The Ones That Stick


[I’m currently working on a new book called The Best Miles, a reflection on faithfulness, aging, and the ways God continues to use our lives for His glory. The book is still taking shape, but what follows is one “nudging” from that work. Thanks for reading.]


Therefore we do not lose heart. Though outwardly we are wasting away, yet inwardly we are being renewed day by day. For our light and momentary troubles are achieving for us an eternal glory that far outweighs them all.
—2 Corinthians 4:16-17, NIV

I didn’t begin my walk with Jesus until I was fourteen. But long before that—before I knew what faith was or why it mattered—my praying grandmother would take me to church whenever she could.

She attended a small, run-down Pentecostal church—the kind you might drive past without noticing, the kind that didn’t try to impress anyone.

The pastor was Brother Baker. His wife was Sister Baker. Godly people. No polish. No pretense. Faithful. Loving.

Church felt foreign to me then—the rhythms, the language, the expectation that God was present and listening. It was all new, and it left impressions I didn’t yet know how to name.

When it came time for Sunday school, the kids were sent downstairs—down thin, narrow concrete steps into a dank, musty basement.
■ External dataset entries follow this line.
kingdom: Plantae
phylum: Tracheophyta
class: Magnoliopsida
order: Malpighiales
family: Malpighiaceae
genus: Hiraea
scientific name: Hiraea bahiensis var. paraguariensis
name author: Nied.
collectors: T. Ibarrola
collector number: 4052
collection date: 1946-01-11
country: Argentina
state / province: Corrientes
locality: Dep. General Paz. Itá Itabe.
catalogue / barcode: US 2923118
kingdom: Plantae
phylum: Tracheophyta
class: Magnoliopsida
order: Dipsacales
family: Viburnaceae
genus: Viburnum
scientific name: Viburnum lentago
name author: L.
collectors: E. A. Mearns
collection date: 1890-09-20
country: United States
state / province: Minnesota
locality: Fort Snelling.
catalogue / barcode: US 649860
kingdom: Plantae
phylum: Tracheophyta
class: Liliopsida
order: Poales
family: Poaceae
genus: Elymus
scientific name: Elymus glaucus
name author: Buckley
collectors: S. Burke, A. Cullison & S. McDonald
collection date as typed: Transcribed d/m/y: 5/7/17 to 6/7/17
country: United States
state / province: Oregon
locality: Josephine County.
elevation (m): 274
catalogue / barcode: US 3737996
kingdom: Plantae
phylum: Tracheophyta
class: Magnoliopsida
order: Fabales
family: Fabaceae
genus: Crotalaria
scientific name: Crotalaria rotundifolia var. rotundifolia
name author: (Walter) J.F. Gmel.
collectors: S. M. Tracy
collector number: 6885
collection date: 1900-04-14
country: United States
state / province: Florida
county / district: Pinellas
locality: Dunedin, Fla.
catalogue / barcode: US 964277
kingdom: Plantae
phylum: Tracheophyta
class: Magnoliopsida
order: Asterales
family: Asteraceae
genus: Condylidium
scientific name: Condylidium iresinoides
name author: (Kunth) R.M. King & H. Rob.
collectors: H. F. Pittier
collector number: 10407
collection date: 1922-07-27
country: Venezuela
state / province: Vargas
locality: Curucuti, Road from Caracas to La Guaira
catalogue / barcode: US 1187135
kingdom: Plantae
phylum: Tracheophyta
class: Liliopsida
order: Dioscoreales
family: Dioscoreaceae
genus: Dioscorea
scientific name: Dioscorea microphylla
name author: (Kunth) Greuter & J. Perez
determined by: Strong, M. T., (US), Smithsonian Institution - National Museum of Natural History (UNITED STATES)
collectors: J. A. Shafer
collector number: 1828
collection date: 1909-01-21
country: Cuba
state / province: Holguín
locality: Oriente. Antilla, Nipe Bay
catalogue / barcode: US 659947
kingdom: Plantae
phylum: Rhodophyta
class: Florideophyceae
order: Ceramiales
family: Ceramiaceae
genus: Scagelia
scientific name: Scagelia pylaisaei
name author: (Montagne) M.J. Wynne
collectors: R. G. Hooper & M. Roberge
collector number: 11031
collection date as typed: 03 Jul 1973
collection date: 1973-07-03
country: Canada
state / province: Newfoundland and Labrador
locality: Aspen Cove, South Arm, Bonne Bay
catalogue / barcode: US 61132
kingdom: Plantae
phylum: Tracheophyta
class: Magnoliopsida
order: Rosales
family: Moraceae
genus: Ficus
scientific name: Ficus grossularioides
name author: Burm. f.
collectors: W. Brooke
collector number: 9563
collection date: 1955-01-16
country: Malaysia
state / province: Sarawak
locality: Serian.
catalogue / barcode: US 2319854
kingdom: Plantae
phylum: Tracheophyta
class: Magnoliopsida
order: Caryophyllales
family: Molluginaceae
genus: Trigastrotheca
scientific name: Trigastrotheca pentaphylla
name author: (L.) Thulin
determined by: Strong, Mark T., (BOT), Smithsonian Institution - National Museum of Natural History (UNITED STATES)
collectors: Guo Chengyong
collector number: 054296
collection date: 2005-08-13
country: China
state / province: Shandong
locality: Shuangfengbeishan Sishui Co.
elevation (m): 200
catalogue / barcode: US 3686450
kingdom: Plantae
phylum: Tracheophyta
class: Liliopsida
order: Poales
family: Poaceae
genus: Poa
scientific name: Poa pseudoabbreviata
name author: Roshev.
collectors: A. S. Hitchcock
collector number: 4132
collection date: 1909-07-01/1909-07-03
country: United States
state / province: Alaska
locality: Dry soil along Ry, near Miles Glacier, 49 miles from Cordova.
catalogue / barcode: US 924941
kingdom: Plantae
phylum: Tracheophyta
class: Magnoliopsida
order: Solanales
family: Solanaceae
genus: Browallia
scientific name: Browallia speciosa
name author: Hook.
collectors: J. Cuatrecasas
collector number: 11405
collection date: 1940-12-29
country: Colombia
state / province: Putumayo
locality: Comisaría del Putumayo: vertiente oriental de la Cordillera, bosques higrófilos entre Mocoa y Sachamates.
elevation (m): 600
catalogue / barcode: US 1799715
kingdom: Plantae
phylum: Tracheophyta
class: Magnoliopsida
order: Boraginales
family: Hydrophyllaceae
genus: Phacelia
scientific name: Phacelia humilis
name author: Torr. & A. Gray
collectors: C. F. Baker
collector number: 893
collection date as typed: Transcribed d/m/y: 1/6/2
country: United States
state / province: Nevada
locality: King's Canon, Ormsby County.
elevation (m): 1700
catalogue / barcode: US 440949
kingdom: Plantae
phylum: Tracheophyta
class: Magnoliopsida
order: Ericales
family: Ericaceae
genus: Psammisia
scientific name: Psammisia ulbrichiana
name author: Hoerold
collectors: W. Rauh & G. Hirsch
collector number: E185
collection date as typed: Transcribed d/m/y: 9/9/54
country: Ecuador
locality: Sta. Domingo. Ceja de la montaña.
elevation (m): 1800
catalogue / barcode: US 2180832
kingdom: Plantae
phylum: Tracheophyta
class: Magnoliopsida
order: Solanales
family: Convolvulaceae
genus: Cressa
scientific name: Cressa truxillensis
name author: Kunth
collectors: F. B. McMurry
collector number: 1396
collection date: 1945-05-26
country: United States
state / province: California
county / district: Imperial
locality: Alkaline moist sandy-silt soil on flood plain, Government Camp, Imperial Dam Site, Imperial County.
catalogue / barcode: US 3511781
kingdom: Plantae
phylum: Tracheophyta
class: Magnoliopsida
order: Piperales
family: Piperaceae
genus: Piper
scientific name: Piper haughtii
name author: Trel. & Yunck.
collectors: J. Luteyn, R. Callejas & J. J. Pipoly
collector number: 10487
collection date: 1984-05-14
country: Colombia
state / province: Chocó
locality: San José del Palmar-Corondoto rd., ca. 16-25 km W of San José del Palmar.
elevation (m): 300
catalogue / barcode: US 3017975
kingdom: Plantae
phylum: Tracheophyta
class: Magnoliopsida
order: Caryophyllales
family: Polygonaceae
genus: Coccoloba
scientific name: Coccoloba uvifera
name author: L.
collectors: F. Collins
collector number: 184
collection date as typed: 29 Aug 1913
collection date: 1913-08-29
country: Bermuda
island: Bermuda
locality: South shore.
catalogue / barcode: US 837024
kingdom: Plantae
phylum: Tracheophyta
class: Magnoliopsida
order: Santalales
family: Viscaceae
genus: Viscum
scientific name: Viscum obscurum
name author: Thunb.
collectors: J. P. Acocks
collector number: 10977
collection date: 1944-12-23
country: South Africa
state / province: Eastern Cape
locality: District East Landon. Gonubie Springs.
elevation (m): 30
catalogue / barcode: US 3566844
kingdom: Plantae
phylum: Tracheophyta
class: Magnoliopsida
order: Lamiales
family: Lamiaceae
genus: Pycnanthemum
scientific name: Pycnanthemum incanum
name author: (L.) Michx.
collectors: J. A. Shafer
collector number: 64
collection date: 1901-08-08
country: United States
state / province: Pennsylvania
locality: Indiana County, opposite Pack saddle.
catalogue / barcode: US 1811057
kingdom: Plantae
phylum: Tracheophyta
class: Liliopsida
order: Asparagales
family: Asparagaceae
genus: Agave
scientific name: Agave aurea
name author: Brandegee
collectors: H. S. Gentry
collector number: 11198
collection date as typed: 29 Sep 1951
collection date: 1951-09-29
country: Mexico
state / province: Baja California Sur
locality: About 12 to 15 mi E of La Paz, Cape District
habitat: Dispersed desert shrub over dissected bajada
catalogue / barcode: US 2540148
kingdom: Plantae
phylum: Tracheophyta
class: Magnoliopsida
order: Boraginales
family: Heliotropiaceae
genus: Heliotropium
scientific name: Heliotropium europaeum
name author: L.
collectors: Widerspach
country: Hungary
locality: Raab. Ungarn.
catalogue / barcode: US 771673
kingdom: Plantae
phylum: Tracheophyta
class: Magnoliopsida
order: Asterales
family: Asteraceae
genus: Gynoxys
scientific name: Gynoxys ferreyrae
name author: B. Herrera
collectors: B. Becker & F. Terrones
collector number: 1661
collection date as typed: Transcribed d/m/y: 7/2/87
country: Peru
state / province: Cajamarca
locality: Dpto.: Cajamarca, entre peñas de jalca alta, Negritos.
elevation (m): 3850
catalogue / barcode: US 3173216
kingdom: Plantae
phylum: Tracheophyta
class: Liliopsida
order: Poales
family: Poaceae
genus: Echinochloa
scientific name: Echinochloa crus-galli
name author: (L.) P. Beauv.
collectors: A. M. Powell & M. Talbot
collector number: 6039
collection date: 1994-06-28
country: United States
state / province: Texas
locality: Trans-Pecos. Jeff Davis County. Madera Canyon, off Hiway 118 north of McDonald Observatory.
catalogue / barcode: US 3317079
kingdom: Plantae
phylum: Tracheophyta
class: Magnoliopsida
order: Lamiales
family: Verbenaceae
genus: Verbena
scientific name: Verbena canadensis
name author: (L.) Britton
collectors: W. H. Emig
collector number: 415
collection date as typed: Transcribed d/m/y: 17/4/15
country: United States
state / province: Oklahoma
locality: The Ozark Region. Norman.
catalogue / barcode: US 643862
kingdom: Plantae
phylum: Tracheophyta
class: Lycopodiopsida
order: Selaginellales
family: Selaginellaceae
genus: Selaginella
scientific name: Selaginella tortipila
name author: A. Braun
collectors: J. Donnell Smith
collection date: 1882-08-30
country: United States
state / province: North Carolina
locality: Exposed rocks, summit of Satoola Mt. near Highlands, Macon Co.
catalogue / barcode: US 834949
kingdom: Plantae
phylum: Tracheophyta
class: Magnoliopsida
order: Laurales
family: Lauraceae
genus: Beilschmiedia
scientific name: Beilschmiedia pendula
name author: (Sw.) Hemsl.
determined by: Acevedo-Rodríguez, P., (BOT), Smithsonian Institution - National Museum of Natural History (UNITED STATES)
A handful of us would sit on the floor while Sister Baker, wearing horn-rimmed glasses and her gray hair pulled tight into a bun, kindly taught us about… the love of Jesus.

She used something I had never seen before.

A flannelgraph.

She would sit beside a felt-covered board, tell the story, then reach into a pile of paper figures—people dressed in Bible-time clothes, a donkey, a giant, a rock tomb, and a large plant that looked suspiciously like a coconut tree—and one by one press them onto the board until the story came to life.

She smoothed each figure with her fingers, gently but deliberately. And somehow, they stayed… most of the time.

Some figures didn’t stick very well.

Zacchaeus, for instance—we heard about him a lot—was worse for wear. The apostle Paul too. Even the figure of Jesus had seen better days.

These figures were wrinkled. Bent. Floppy. Worn thin. Some had been taped back together. They’d lost their crisp edges. Their corners curled. They slid slowly downward—or sometimes fell off altogether—no matter how carefully Sister Baker pressed them into place.

They were clearly used—and they told the best stories.

Paul was especially hard to keep in place—tattered, taped, unreliable. He leaned. He drooped. He sometimes fell.
Which I now see is fitting.

Because Paul was the one who wrote about being poured out like a drink offering. The one who spoke of being hard pressed on every side, but not crushed. The one who admitted plainly that outwardly we are wasting away, though inwardly something deeper is being renewed day by day.

Even as a child, I could feel it—not the theology, but the weight of it. These stories mattered. They carried gravity. They had been lived before they were ever told.

The figures that didn’t stick easily were the ones that had been handled the most—the ones that had been brought out again and again, the ones trusted to carry the weight of the story.

There is something about that image—about that childhood experience—that has stayed with me all these years.

Because it tells the truth.

The figures that are perfect and pristine don’t carry the same authority. The unused ones don’t hold the room. The stories that matter most are told by lives that have been handled, bent, repaired, and trusted again and again.

Age does that. So does faithfulness.

If you feel a little like one of those figures—creased by time, taped by grace, less likely to stand upright on your own—you are not diminished.

You are seasoned. Your edges tell a story. Your wear is evidence. Your weakness is not a liability—it is your credibility. You may not “stick” the way you once did. You may need a steadier hand. You may lean more than you stand.

But you carry the story.

And in the end, the ones that don’t stick easily are often the ones that stick with us—the ones that shape us, steady us, and quietly change the world.

They’ve been used.

And God is still using their lives to speak of… the love of Jesus.